Dominic Paul, the chief executive, said demand had been slower in the seven weeks to 18 April, partly because of the earlier timing of Easter.

He added that midweek room bookings by business travellers had been “really resilient” while weekend demand had not been as strong, which meant total hotel revenues were 1% behind the full-year results.

Paul said there was still strong demand for rooms this summer from those attending events such as Taylor Swift concerts and the Goodwood motor sports festival in July.

The company’s summer holiday bookings are also ahead of last year and some coastal towns, such as Newquay, have sold out early.

The company has embarked on a £500m investment plan that includes adding 3,500 new hotel rooms at Premier Inn in the UK to its current 80,000, and building more restaurants inside its hotels. It said 387 of its hotels had integrated restaurants while others had a restaurant next door, run either by Whitbread or another operator.

As part of the plan, Whitbread plans to sell 126 unprofitable Beefeater and Brewers Fayre restaurants, with 21 sales already agreed, but intends to keep 196 mainly larger restaurants adjacent to hotels. It will close 112 restaurants and convert the space into new hotel rooms.

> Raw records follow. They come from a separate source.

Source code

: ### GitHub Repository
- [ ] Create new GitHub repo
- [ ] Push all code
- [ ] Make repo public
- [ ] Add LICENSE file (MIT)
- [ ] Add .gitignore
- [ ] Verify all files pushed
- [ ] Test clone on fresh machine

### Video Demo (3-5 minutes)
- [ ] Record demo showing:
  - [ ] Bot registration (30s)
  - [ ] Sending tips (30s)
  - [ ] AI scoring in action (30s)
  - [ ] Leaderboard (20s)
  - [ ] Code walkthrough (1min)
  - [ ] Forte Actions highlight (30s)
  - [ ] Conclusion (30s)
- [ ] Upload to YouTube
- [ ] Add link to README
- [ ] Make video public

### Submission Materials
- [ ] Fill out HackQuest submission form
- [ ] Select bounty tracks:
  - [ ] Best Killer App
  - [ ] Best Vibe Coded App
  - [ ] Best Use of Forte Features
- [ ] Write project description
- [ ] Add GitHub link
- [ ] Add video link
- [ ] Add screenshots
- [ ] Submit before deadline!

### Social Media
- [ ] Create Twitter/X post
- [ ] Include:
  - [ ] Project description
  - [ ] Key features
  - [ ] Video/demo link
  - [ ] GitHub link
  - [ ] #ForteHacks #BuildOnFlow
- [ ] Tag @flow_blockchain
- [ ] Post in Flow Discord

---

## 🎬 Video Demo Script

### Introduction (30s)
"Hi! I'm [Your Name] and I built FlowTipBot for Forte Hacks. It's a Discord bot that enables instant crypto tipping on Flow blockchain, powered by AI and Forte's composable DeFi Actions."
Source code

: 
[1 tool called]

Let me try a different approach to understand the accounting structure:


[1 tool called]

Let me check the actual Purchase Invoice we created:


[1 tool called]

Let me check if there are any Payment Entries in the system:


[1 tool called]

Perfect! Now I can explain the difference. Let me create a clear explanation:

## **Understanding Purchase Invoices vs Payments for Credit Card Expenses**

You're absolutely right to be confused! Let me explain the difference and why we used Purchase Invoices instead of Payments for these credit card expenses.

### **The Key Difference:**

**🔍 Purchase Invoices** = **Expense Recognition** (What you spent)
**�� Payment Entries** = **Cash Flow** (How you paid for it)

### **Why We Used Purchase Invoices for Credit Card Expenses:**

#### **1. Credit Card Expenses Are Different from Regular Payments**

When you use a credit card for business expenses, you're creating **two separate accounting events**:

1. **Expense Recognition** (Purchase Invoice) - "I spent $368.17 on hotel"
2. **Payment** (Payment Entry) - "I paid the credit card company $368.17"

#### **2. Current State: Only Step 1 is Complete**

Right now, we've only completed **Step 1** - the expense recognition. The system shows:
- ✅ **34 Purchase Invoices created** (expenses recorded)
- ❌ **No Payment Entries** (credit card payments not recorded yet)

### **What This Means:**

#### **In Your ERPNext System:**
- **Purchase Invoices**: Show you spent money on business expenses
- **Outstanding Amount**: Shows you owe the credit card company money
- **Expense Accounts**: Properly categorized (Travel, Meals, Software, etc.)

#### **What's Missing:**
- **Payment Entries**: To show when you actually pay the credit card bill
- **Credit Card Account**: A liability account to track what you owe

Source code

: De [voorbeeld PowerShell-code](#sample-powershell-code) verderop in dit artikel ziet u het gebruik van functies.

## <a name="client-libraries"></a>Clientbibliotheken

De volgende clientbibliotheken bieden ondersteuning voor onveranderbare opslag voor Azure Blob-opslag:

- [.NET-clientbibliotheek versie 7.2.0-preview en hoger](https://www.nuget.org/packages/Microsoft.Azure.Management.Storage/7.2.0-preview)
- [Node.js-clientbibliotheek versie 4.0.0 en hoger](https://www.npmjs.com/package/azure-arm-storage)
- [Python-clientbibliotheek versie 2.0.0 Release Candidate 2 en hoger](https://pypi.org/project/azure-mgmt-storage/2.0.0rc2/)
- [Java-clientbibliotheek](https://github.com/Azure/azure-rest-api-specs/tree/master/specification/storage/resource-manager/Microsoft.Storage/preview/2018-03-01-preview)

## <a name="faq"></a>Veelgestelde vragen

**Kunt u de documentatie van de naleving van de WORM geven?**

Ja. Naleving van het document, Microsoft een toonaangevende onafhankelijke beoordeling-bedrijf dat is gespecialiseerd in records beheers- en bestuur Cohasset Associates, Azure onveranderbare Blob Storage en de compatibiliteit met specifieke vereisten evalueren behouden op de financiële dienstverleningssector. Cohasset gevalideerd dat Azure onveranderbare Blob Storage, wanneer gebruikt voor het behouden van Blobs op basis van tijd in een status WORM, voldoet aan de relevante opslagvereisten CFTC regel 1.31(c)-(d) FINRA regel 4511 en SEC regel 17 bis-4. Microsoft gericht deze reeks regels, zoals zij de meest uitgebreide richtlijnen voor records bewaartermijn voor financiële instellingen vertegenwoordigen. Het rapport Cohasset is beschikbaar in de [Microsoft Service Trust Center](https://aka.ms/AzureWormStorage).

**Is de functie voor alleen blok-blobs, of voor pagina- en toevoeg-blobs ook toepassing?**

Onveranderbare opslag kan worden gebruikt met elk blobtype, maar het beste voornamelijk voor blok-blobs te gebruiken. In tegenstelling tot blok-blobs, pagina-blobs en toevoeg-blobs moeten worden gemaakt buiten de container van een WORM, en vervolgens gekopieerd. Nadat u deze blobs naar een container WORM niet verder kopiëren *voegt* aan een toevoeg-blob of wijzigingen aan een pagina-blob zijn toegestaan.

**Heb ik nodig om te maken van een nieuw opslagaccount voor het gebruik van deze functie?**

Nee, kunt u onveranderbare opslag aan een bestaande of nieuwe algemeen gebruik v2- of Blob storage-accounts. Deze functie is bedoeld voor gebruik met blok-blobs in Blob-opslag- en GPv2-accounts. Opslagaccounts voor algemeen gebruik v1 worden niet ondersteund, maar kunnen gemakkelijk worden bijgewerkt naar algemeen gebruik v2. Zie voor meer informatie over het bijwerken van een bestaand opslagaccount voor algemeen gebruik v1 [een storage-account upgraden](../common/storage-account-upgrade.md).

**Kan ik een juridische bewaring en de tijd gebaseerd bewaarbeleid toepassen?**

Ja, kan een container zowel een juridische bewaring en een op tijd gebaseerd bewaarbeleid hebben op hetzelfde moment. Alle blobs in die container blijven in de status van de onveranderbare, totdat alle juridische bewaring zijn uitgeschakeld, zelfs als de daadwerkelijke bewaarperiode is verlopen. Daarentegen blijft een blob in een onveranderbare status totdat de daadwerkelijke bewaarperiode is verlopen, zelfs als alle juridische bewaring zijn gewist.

“We are materially bigger than we were pre-pandemic,” said Paul, while other smaller hotel operators had to shut permanently because of the impact of Covid-19 lockdowns.

“With interest rates still pretty high, developers are struggling to develop sites and our competitors are struggling to get new sites. We will have more rooms in our future pipeline in the UK than all of our key competitors put together.”

In Germany, where Premier Inn has 59 hotels, the company wants to become the biggest hotel brand and is on track to break even this year, after a loss of £36m for last year despite sales growth of 62%.